Data Categorization

In this guide, we're going to be doing a quick overview of data categorization. Outside the data science world, categorization and classification are used interchangeably but for machine learning developers, there's a big difference. I know we haven't talked about classification yet but for us, classification is one of the primary methods that we'll be using for predictive modeling. But for now, you just need to know that classification works by sorting data into classes or subgroups based on similarities.

Categorization, on the other hand, is more of an organizational structure that we set before we do any modeling. I'd say the biggest benefit that I get from categorizing data is that it almost ensures that I use the right scaling and processing method for each dataset.

The way I like explaining the difference between categorization and classification is the same way that we talk about the animal kingdom. If we have a mole-rat, a turtle and an assassin bug, they all belong to their own class.
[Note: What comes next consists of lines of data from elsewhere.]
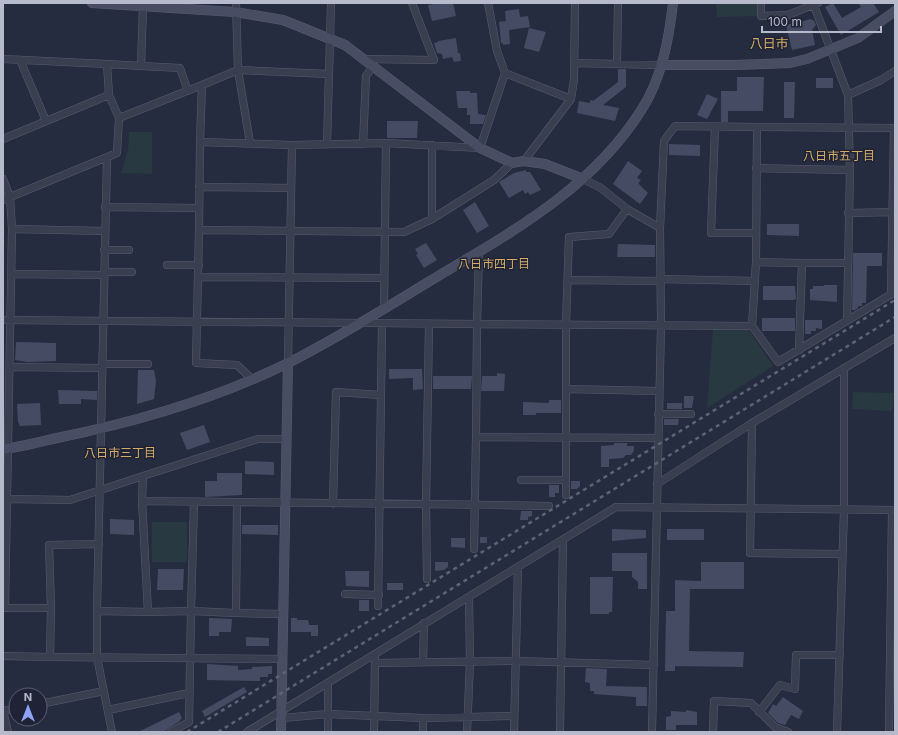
<svg xmlns="http://www.w3.org/2000/svg" width="898" height="735" viewBox="0 0 898 735" font-family="Inter,'Noto Sans JP',sans-serif">
<style>
.green{fill:#283941}
.building{fill:#454b62}
.lines{fill:none;stroke-linecap:round;stroke-linejoin:round}
.street-casing{stroke:#585c6e;stroke-width:8}
.secondary-casing{stroke:#585c6e;stroke-width:10}
.street{stroke:#3a3f50;stroke-width:7}
.secondary{stroke:#484d63;stroke-width:9}
.rail{stroke:#5c6277;stroke-width:2.5;stroke-dasharray:4 4;stroke-linecap:butt}
.labels{text-anchor:middle;stroke-width:3;stroke-linejoin:round;paint-order:stroke}
.neighbourhood-label{font-size:12px;fill:#d5ad67;stroke:#1f2335}
.quarter-label{font-size:13px;fill:#d5ad67;stroke:#1f2335}
</style>
<rect width="100%" height="100%" fill="#262c40"/>
<path class="green" d="M716,3H761V16L717,17Z
M129,132H152V174L121,173L128,150Z
M713,329L749,330L773,366L707,408Z
M853,392L894,393L892,411L852,409Z
M152,522H187V562H152Z"/>
<path class="building" d="M439,3H453L456,16L432,21L428,5Z
M833,3L842,18L861,7L858,3H873L879,12L841,35L825,7Z
M519,9L520,17L528,16L530,27L509,30L510,44L503,45V43H501L499,22L506,21L505,11Z
M811,19L814,21L816,25L812,30L815,45L792,50L786,25Z
M529,28L546,32L539,52L524,48Z
M456,38L458,53H460L461,61L454,62L452,57L443,59L442,54L437,53L434,43L438,42V41Z
M618,69H626V87L603,105L619,108L615,121L577,113L579,101L590,103V100L593,101L618,82Z
M737,77H764L763,111H728V122H721V91H737Z
M816,78H833V88H816Z
M784,82H795L794,118H784Z
M456,91H470V93H477L478,114L486,115L483,124H470V115H467V108H458Z
M707,94L718,99L707,119L697,115Z
M387,121H418L417,138H387Z
M669,144L700,145V156L669,155Z
M628,161L642,171L637,178L641,180L638,183L648,193L640,204L613,184Z
M526,170V172H530L541,190L530,195L528,192L525,194L523,190L509,198L499,182L514,173Z
M475,202L489,226L477,233L463,210Z
M767,224H799V236L767,235Z
M426,243L437,260L424,268L416,255L418,254L415,249Z
M618,244L655,245V257H617Z
M853,253H882V266H867L866,303H862V306H858V308L855,310H852Z
M824,285H837V302L810,300V289H813V286H824Z
M763,286H795L796,299L793,300H763Z
M762,318H795V331H762Z
M805,320H822V329L816,328V331H811V334H805Z
M16,342L56,343V361L28,362L15,360Z
M389,369H422L423,389L413,390V378L389,379Z
M138,370H154L156,381L154,399L137,404Z
M497,373L505,374L504,391H481L482,376H497Z
M433,376H472L471,389H433Z
M58,390L97,391V400L81,399V404H59Z
M684,396H694L692,408H684Z
M549,400H561V413H536V415H523V402L549,403Z
M40,403L41,425L20,426L18,422L17,404Z
M667,403H682V409H667Z
M664,419H679L678,425H664Z
M204,425L210,442L187,450L180,433Z
M614,443H627V446H634V451L631,455H626L623,458L609,459V467H601V446L614,445Z
M245,461L274,462V475L245,474Z
M217,473H242V495L205,497V481H217Z
M571,481H580V486L577,489H571Z
M549,485H559V493H555V497H549Z
M521,511H532V516L528,517V520H520Z
M110,519L134,520V535L110,534Z
M242,525H278V535L242,534Z
M612,529L646,530V538L612,541Z
M667,529H704V540H667Z
M480,537H487V543H480Z
M451,538H465V548L451,547Z
M612,553H647V589H638V582L632,577V571H612Z
M435,562H448V567L444,570L435,571Z
M701,562H744V589H690L689,651L744,652L743,667L675,666V671H665L666,611H675V580L701,581Z
M158,569H184L183,590H157Z
M345,571H369V587L346,586Z
M590,577H613L612,612H609V614H590Z
M387,583H403V590H387Z
M359,600H369V611H359Z
M209,618L232,619L231,632H219V636H209Z
M291,618H297V620H308L309,625H318V636H311V632H291Z
M246,637L269,638V646H246Z
M207,664L238,666V670L252,669V667L272,666V674H268V677H260V681L207,680Z
M586,668L607,669L606,686L647,687V706H636V697L594,694V691H590V683L585,682Z
M244,687L247,692L205,717L202,711Z
M783,697L803,711L799,719L791,715L785,725L778,723L768,713L773,704L776,706Z
M686,710L697,712V725H676V730H666V717L671,716V711L686,712Z
M179,712L182,718L180,720V721L163,732H138Z"/>
<g class="lines">
<g class="street-casing">
<path id="street" d="M236,3L238,70L250,143
M488,3L497,51L505,73
M761,3V16L788,15L818,3
M813,3L848,95L881,80L895,71
M3,59L107,64L109,95L119,118L202,85L200,142
M364,59L434,60L412,3
M20,60L46,121
M574,63L661,65
M617,63L618,3
M107,64L141,66L143,6
M141,66L180,68L188,91
M202,85L238,70L329,74
M715,127L711,233H756
M757,127L895,128
M3,139L109,95
M327,144L331,3
M363,144L366,76L373,66
M432,145V219
M107,158L97,611L148,612L142,501
M524,161L571,99L574,80L575,3
M756,168L850,170
M3,179L10,197L12,229L7,499L70,500L143,476L142,501L426,504L429,325
M583,179L601,188L627,209L660,228L661,325L652,732
M199,187L291,188
M3,200L117,153L119,118
M105,207L199,208
M848,213L895,212
M660,228L664,141L675,126L757,127L756,262L802,263L799,350
M12,229L104,231
M199,230L200,142L292,145L386,143L480,148L505,73L571,99
M104,250H129
M479,252L477,324L752,326L778,362L895,292
M802,263H847
M167,265H199
M104,272H132
M12,274L104,275
M199,277L384,278
M660,279L755,281
M568,280L660,281
M891,294L894,128
M384,308L386,143
M3,320L477,324L476,437L658,438
M847,321L850,170L848,95
M752,326L756,262
M288,363L292,145
M102,364H148
M10,367L102,368
M252,379L237,365L196,363L199,230L404,232L432,219L494,180L512,163
M566,389L658,391
M658,414H691
M752,423L750,553L841,554
M143,476L258,439H287
M521,480H566
M657,484L752,423L895,338
M566,495V323L569,237L609,234L627,209
M7,499L5,608H51L50,657L283,659
M194,502L191,611L236,613L237,503
M333,504L336,392L381,395
M474,549L476,437
M427,579L426,504L549,506
M345,594L379,595
M378,606L382,325
M51,608L49,545L99,544
M97,611V657L112,732
M148,612L191,611L189,722L171,732
M236,613L283,614
M3,656L50,657
M423,662L424,623
M376,663L515,661L654,665
M40,704L104,691
M108,710L189,693
M3,711L8,732
M3,711L16,709
M759,712L780,685L795,689L796,655H840
M282,718L328,714L423,718L514,716
M247,732L616,507L895,510
M328,732V683
M374,732L375,658
M423,732V718
M467,732L470,662L469,597
M514,732L518,567
M560,732L563,540
M713,732L714,701L751,703L775,727L788,732
M837,732L844,510V368
M889,732L892,510"/>
</g>
<g class="secondary-casing">
<path id="secondary" d="M92,3L235,12L283,20L345,45L480,148L512,163L524,161L545,164L583,179
M661,65H734L790,63L807,59L858,38L895,11
M3,449C21,447 39,442 57,438C136,422 216,399 288,363C340,337 390,305 440,275C517,229 593,187 642,109C662,78 669,38 673,3
M281,732L288,363"/>
</g>
<use href="#street" class="street"/>
<use href="#secondary" class="secondary"/>
<path class="rail" d="M187,732L895,300
M218,732L895,317"/>
</g>
<g class="labels">
<g class="neighbourhood-label">
<text x="839" y="160">八日市五丁目</text>
<text x="494" y="268">八日市四丁目</text>
<text x="120" y="457">八日市三丁目</text>
</g>
<g class="quarter-label">
<text x="769" y="48">八日市</text>
</g>
</g>
<rect width="898" height="735" fill="none" stroke="#b6bacb" stroke-width="8"/>
<g transform="translate(28 707)"><circle r="19" fill="#1f2335" stroke="#5b5f71"/>
<path d="M0-3L7 15L0 10L-7 15Z" fill="#8ea2f8"/>
<text y="-6" font-size="11" font-weight="bold" text-anchor="middle" fill="#b6bacb">N</text>
</g>
<path d="M762 26v6h119v-6" fill="none" stroke="#b6bacb" stroke-width="2"/>
<text x="768" y="26" font-size="12" fill="#b6bacb" stroke="#1f2335" stroke-width="3" paint-order="stroke">100 m</text>
</svg>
A mole-rat's a mammal, a turtle's a reptile and the assassin bug is an insect. Then each class belongs to the same phylum, which is vertebrae. So we consider the phylum to be the category. And similar to how we break down the animal kingdom, each phylum or category needs to have some set of shared attributes and then once you progress into the class, it gets even more specific.

There's a bunch of different ways that we can categorize data but usually, I like to start by deciding if I want to do categorization by input or output. If I choose to categorize by input, I'll look to see if the data is labeled. If it is, I know I can apply supervised learning. But if it's unlabeled, it'll be an unsupervised approach. If I end up categorizing by output, and the output's a number, then it's a regression problem. If the output is a class, then it's a classification problem.

medium

And you can see what I mean by using this DataFrame. We can see that every entry is a numerical output. And what I mean by that is that we can find out what the a_students have in common with each other, what the b_students have in common with each other and so on. What ended up deriving from that is that it turns out that students who work between 10 and 20 hours a week and got higher than a B in their prerequisite course ended up with either an A or a B in this course. Students who worked more than 20 hours and got a C or higher in the prereq, ended up with an even spread of Bs, Cs and Ds. Then finally, the students who didn't work at all and got a C in the prereq, usually ended up with either a C, D or E.

Knowing that, we can actually categorize incoming students, based on their chance for success. So depending on their group, we can apply different algorithms to help predict what areas they should actually focus on to give them their best overall result.

There's really a countless number of ways to actually categorize data. So having a good understanding of the data and what result you're trying to achieve will have the biggest effect on how you decide to categorize everything.

This isn't necessarily a fact but to me, it seems like data categorization is kind of an overlooked area. But I'm also not going to lie and say that it can make or break a company. The reality is is that properly categorizing data can end up saving you a lot of time and help give you a much better long-term result.